Im Weimar-Programm war es sicher Der Katzensteg. Es ist ein Film des Kinemathek-Gründers Gerhard Lamprecht, dementsprechend sollten wir alle ihn gekannt und geschätzt haben. Dem ist so aber nicht gewesen. Wir haben in der Retrospektive auch nur eine 16-mm-Kopie in nicht perfekter Qualität vorführen können. Nun aber hat der Film Karriere gemacht, denn inzwischen ist er restauriert worden – dies eben auch durch die Kooperation mit zwei internationalen Archiven, mit dem Archiv in Belgrad und dem in Prag, wo noch Nitrokopien aus den 1920er-Jahren vorhanden waren, sodass der Film jetzt viel, viel schöner aussieht und in dieser Qualität auch auf anderen Festivals gelaufen ist. Ich denke aber auch an DEFA-Filme aus der Retrospektive „Selbstbestimmt“, an Entdeckungen wie Die Taube auf dem Dach oder Das Fahrrad. Die Retrospektive, die wir 2019 ausschließlich Regisseurinnen gewidmet haben, war im Grunde selbst die Entdeckung.

Die Darstellerinnen von Katja von Garniers Bandits - der im Rahmen der Retrospektive „Selbstbestimmt - Perspektiven von Filmemacherinnen“ gezeigt wurde - kamen 2019 zum Screening: Rainer Rother mit Jasmin Tabatabai, Andrea Sawatzki, Nicolette Krebitz, Katja Riemann und Jutta Hoffmann
Anders als bei Werkschauen Verstorbener konnten Sie in den Retrospektiven immer wieder Gäste begrüßen. Das ist doch wohl ein Zugewinn?
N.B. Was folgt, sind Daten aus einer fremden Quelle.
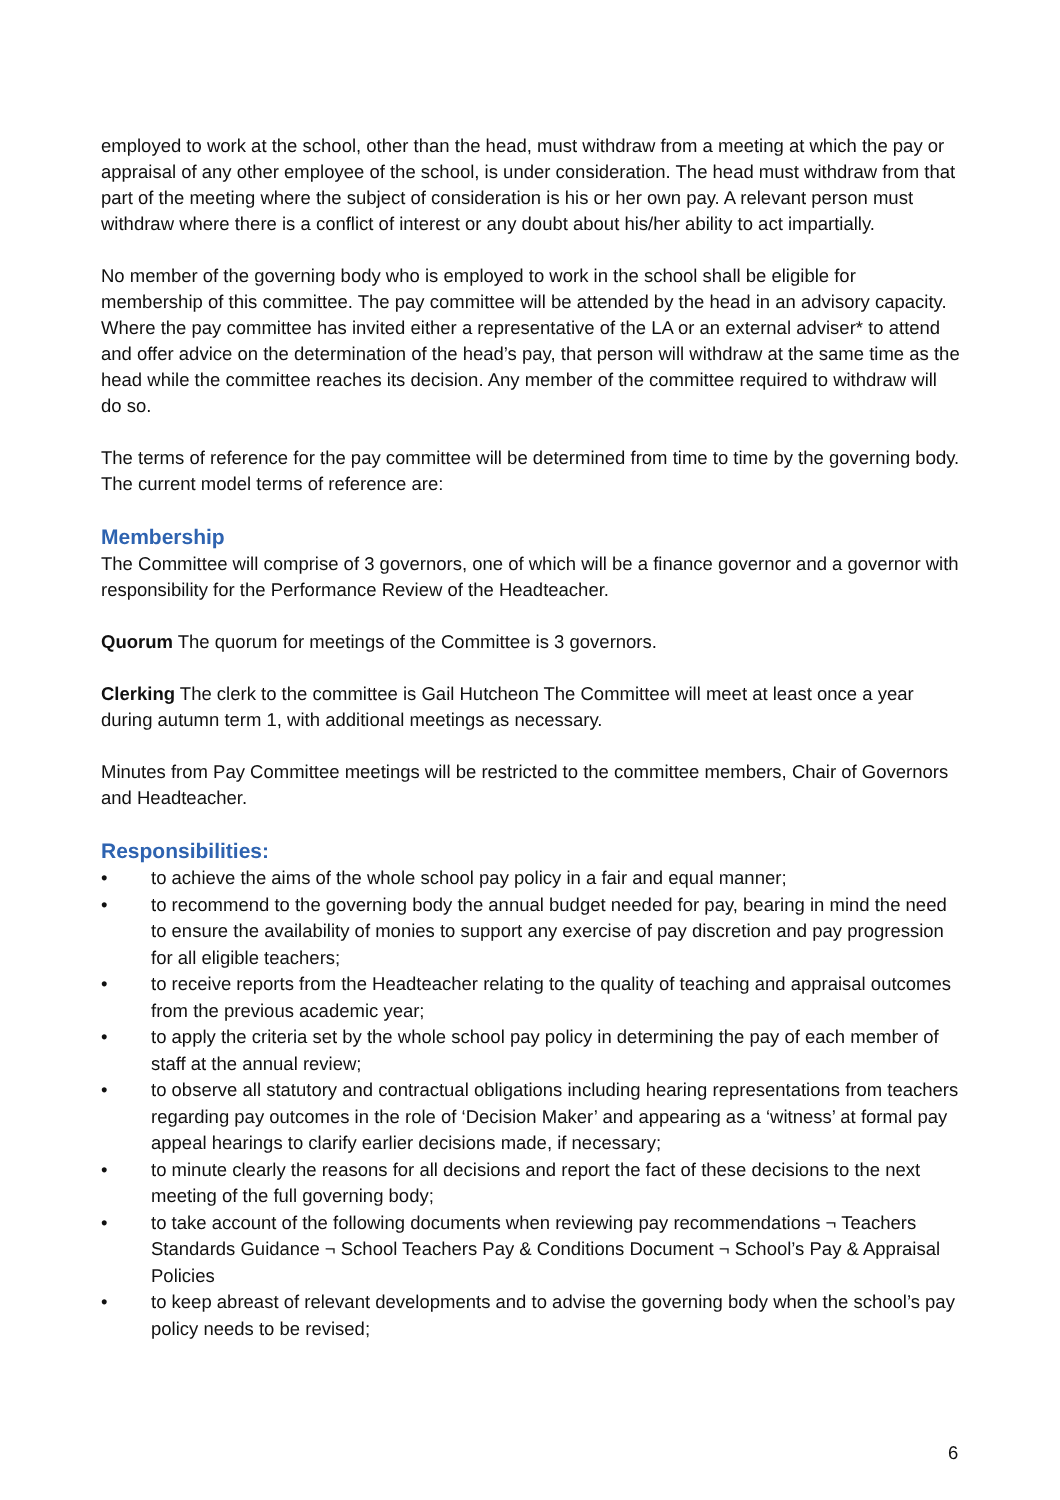employed to work at the school, other than the head, must withdraw from a meeting at which the pay or appraisal of any other employee of the school, is under consideration. The head must withdraw from that part of the meeting where the subject of consideration is his or her own pay. A relevant person must withdraw where there is a conflict of interest or any doubt about his/her ability to act impartially.
No member of the governing body who is employed to work in the school shall be eligible for membership of this committee. The pay committee will be attended by the head in an advisory capacity. Where the pay committee has invited either a representative of the LA or an external adviser* to attend and offer advice on the determination of the head’s pay, that person will withdraw at the same time as the head while the committee reaches its decision. Any member of the committee required to withdraw will do so.
The terms of reference for the pay committee will be determined from time to time by the governing body. The current model terms of reference are:
Membership
The Committee will comprise of 3 governors, one of which will be a finance governor and a governor with responsibility for the Performance Review of the Headteacher.
Quorum The quorum for meetings of the Committee is 3 governors.
Clerking The clerk to the committee is Gail Hutcheon The Committee will meet at least once a year during autumn term 1, with additional meetings as necessary.
Minutes from Pay Committee meetings will be restricted to the committee members, Chair of Governors and Headteacher.
Responsibilities:
• to achieve the aims of the whole school pay policy in a fair and equal manner;
• to recommend to the governing body the annual budget needed for pay, bearing in mind the need to ensure the availability of monies to support any exercise of pay discretion and pay progression for all eligible teachers;
• to receive reports from the Headteacher relating to the quality of teaching and appraisal outcomes from the previous academic year;
• to apply the criteria set by the whole school pay policy in determining the pay of each member of staff at the annual review;
• to observe all statutory and contractual obligations including hearing representations from teachers regarding pay outcomes in the role of ‘Decision Maker’ and appearing as a ‘witness’ at formal pay appeal hearings to clarify earlier decisions made, if necessary;
• to minute clearly the reasons for all decisions and report the fact of these decisions to the next meeting of the full governing body;
• to take account of the following documents when reviewing pay recommendations ¬ Teachers Standards Guidance ¬ School Teachers Pay & Conditions Document ¬ School’s Pay & Appraisal Policies
• to keep abreast of relevant developments and to advise the governing body when the school’s pay policy needs to be revised;
6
Wir haben uns natürlich immer bemüht, möglichst viele Regisseur*innen, Kameraleute, Darsteller*innen in die Kinos zu bringen. Das ist für das Publikum großartig. Aber es ist auch für uns selbst eine beglückende Erfahrung, wenn man mit diesen Gästen ins Kino geht und der Saal proppenvoll ist. Denn das ist auch für jene, die an dem Film beteiligt waren, eine wunderbare Erfahrung. Manchmal bringen Gäste ihre ganzen Teams mit. Wir haben da schon sehr große Versammlungen gehabt! Ja, das ist neu für die Retrospektive. Die ist lebendiger geworden. Das schätzen wir sehr!
Dank digitaler Restaurierungen kommen zurzeit zahlreiche alte Filme neu auf den Markt, was sich in den „Classics“-Reihen internationaler Festivals – auch der Berlinale – widerspiegelt. Sind sie die Retrospektiven der Zukunft?
Ich hoffe sehr, dass das nicht der Fall ist! Die Entwicklung der Digitalisierung und Restaurierung wollen wir bei der Berlinale natürlich abbilden, das sind wir der filmhistorischen Tradition des Festivals schuldig und das hat sich auch sehr gut entwickelt. Die filmhistorische Tradition der Berlinale ist jedoch wirklich eine, was die A-Festivals angeht, einzigartige – eine kuratierte Reihe, und das unterscheidet sie von den Berlinale Classics. Die Berlinale Classics sind eine Auswahl aus Einreichungen, die wir aus aller Welt erhalten, während die Retrospektive eine bewusste Entscheidung für ein Thema, eine Periode, ein persönliches Werk ist. Dies ermöglicht einen anderen Blick auf die Filmgeschichte. Da die Berlinale seit langem das einzige A-Festival ist, das dies kontinuierlich leistet und mit diesem „Blick“ zuletzt über 23.000 Zuschauer*innen erreicht hat, hoffe ich, dass wir mit einem verbesserten Budget in der Zukunft auch wieder über 15 Filme hinauskommen.
Das ist Ihrer Nachfolgerin sehr zu wünschen! Was wünschen Sie ihr noch?
Heleen Gerritsen wird sicher eigene Ideen in die Retrospektive einbringen. Ich wünsche ihr, dass sie genauso viel Freude an der Zusammenarbeit mit dem Team hat wie ich.